* _PROBLEM DETAILS_
Please convert the data from the line containing "ENSACADORAS" through the line containing "CANTONERAS AUTOMÁTICO" into a JSON list of strings, one string per line, with blank lines omitted.

* _EXTRACTED INFORMATION_
+ + + +
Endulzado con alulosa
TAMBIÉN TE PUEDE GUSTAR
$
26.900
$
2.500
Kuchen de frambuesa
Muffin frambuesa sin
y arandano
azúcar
+ + + +
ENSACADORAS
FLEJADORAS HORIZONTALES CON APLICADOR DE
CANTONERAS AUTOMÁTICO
+ + + +
* _EXERCISE RESULT_
[
  "ENSACADORAS",
  "FLEJADORAS HORIZONTALES CON APLICADOR DE",
  "CANTONERAS AUTOMÁTICO"
]